“All we ever see is crooks, murderers, winos, stoolies, dames — all with an angle. You get so you think everybody’s like that; ’til you find out different, it’s kind of a lonely life.”
A city cop (Robert Ryan) with increasingly violent tendencies is sent by his concerned boss (Ed Begley) to help with a murder case up north in the countryside. Once there, he falls in love with the blind sister (Ida Lupino) of the young killer (Sumner Williams), and finds himself trying to stop the victim’s vengeful father (Ward Bond) from inflicting even more violence.

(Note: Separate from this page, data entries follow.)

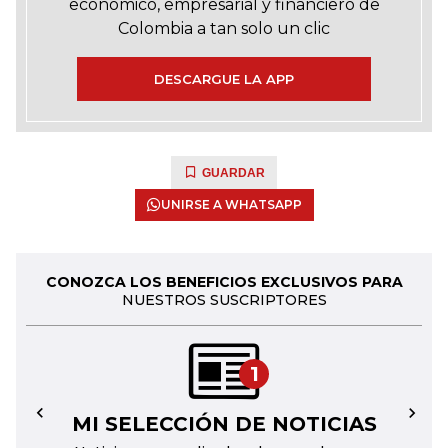
económico, empresarial y financiero de
Colombia a tan solo un clic
DESCARGUE LA APP
GUARDAR
UNIRSE A WHATSAPP
CONOZCA LOS BENEFICIOS EXCLUSIVOS PARA
NUESTROS SUSCRIPTORES
1
MI SELECCIÓN DE NOTICIAS
←
→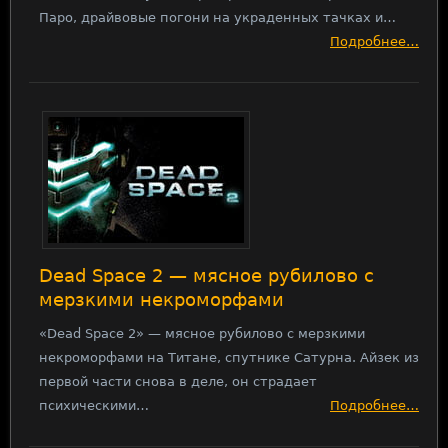
Паро, драйвовые погони на украденных тачках и…
Подробнее…
Dead Space 2 — мясное рубилово с
мерзкими некроморфами
«Dead Space 2» — мясное рубилово с мерзкими
некроморфами на Титане, спутнике Сатурна. Айзек из
первой части снова в деле, он страдает
психическими…
Подробнее…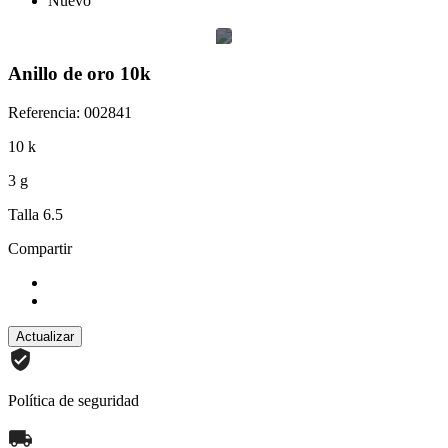
Nuevo
Anillo de oro 10k
Referencia: 002841
10 k
3 g
Talla 6.5
Compartir
Política de seguridad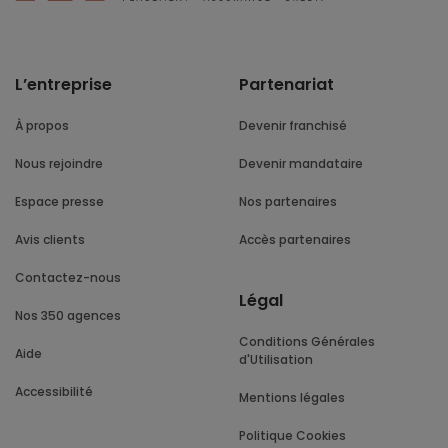
L’entreprise
Partenariat
À propos
Devenir franchisé
Nous rejoindre
Devenir mandataire
Espace presse
Nos partenaires
Avis clients
Accès partenaires
Contactez-nous
Légal
Nos 350 agences
Conditions Générales
Aide
d'Utilisation
Accessibilité
Mentions légales
Politique Cookies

Response to Peary’s Review:
As Peary notes, in this “minor melodrama”, director Nicholas Ray once again explores one of his favorite themes — “males who [don’t] understand the reason for their violent natures, [and have] trouble controlling their impulses to lash out physically”. He notes that it’s “intense but not very convincing”, with Ida Lupino’s role as a blind mediator between Ryan’s rage and better instincts particularly forced; yet it still has much to recommend it, including Ryan (always compelling) in the lead role; a riveting score by Bernard Herrmann; smart dialogue (particularly that spoken by Charles Kemper as Ryan’s older partner, “Pop” Daly); and beautiful wintry scenery “up north”. It’s worth a look, and is must-see viewing simply as part of Ray’s iconic oeuvre.
Redeeming Qualities and Moments:
Yes, as one of Ray’s earliest noteworthy films.